What makes the whole thing ugly in a deeper way is not merely that the board is already bought up. That part is banal. The uglier part is that people have somehow been sold the mythology of individualism and the self-made self, which allows the people I’m describing to stage their little comedies however they want.
That is what individualism does to us. The board is already owned, yet people keep believing that if they just outrun the next person, they too might become owners instead of workers.
And this fantasy survives on stories exactly like the ones above: radically incomplete stories designed to tell people that everything is possible if you just want it badly enough. For most people, the practical result of believing this is nothing. Masses of people wake up early every morning, want very badly, and work very hard. That is not extraordinary in the world of working people.
The trap is almost perfect because even when someone really does change class, they usually will not say, “I entered at the right moment, in the right technological cycle, and caught a rare wave.” They will almost always write themselves a different story: “I worked hard, I sacrificed, I deserved it.” And the system loves showing such a case back to everyone else: “Look, it worked for someone, so stop complaining — clearly it can be done.”

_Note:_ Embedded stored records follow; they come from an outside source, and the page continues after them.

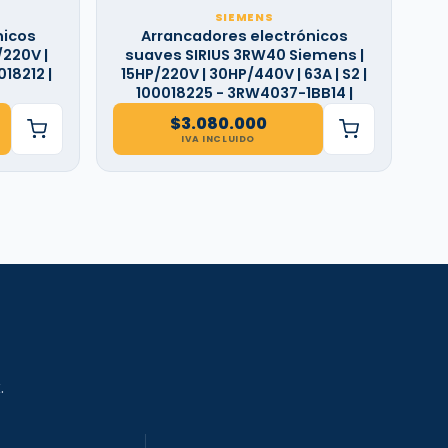
SIEMENS
nicos
Arrancadores electrónicos
220V |
suaves SIRIUS 3RW40 Siemens |
018212 |
15HP/220V | 30HP/440V | 63A | S2 |
100018225 - 3RW4037-1BB14 |
$
3.080.000
IVA INCLUIDO
.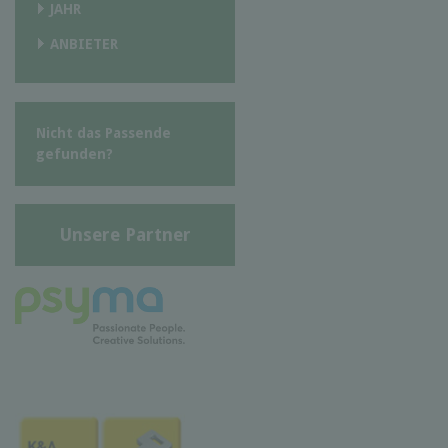
JAHR
ANBIETER
Nicht das Passende
gefunden?
Unsere Partner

But what actually separates us is much simpler than all that moral theater: not all of us were given the same number of dice rolls, and not all of us started from the same square. Even I, despite losing almost everything, including my family home, still carry a huge dividend from the social and cultural background I once had. It still gives me chances in life, because someone once took me to different places, showed me parts of the world, signed me up for various activities, widened my horizon, paid for extra lessons. Those things do not disappear just because money later does.

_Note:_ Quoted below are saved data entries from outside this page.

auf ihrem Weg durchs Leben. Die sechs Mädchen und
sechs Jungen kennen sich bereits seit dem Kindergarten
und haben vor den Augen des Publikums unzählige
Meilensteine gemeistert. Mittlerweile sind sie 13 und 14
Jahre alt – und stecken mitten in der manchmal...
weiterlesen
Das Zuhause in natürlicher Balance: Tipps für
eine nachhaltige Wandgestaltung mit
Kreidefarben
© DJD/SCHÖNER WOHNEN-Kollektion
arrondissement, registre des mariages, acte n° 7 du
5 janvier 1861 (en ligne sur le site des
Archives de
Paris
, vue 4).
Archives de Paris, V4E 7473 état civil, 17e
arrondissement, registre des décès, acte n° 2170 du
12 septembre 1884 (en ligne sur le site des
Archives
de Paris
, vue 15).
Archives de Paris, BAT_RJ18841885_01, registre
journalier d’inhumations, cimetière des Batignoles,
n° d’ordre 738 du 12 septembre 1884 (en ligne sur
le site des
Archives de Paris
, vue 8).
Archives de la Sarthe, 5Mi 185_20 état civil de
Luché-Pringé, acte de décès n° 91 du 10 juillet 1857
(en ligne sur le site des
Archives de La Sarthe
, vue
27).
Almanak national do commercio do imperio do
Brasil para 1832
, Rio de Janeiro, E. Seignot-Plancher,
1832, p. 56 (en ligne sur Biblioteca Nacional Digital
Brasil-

And there is nothing wrong with someone saying, “You know what, I had it easier. A lot was invested in me.” A clip used to circulate in the Polish internet in which a girl living in one of the most expensive apartment buildings in the country was asked by a journalist, “How did you do it?” and she answered with one sentence: “Mom, Dad.” To me, that is perfectly fine.
After all, who wouldn’t want to give their child that kind of start — enough money, status, and insulation that they could do what they want, where they want? There is nothing wrong with money. Nothing wrong with status. Nothing wrong with beautiful things. The problem begins when advantage puts on the costume of virtue and asks everyone else to mistake it for character.

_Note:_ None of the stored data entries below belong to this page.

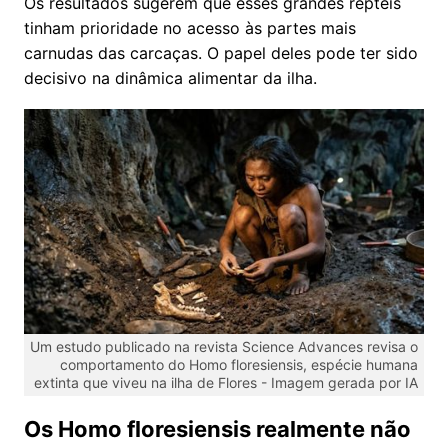
Os resultados sugerem que esses grandes répteis
tinham prioridade no acesso às partes mais
carnudas das carcaças. O papel deles pode ter sido
decisivo na dinâmica alimentar da ilha.
Um estudo publicado na revista Science Advances revisa o
comportamento do Homo floresiensis, espécie humana
extinta que viveu na ilha de Flores -
Imagem gerada por IA
Os Homo floresiensis realmente não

That is the real confusion here. Privilege itself is not the scandal. Every parent wants to help their child. The scandal begins when structural advantage is retold as moral superiority — when having more capital, more protection, more access, and more room for failure gets translated into a story about discipline, courage, and exceptional inner worth.
That is the same mistake the advantaged players make in the Monopoly experiment: they are given more starting capital and more room for movement, and then slowly begin to mistake structural advantage for character, discipline, and personal merit.
I’m not sure I have a positive ending here, because all of this is rooted in human egocentrism, while behavior is constantly shaped by structural pressure as well. But much of it would become more bearable if people with privilege could simply put their ego in their pocket, say “Mom, Dad,” and then try to make themselves useful instead of building elaborate myths about their uniqueness. Maybe that is utopian. Or maybe I’ve managed to persuade at least one such person that this is both more honest and, in a strange way, more freeing.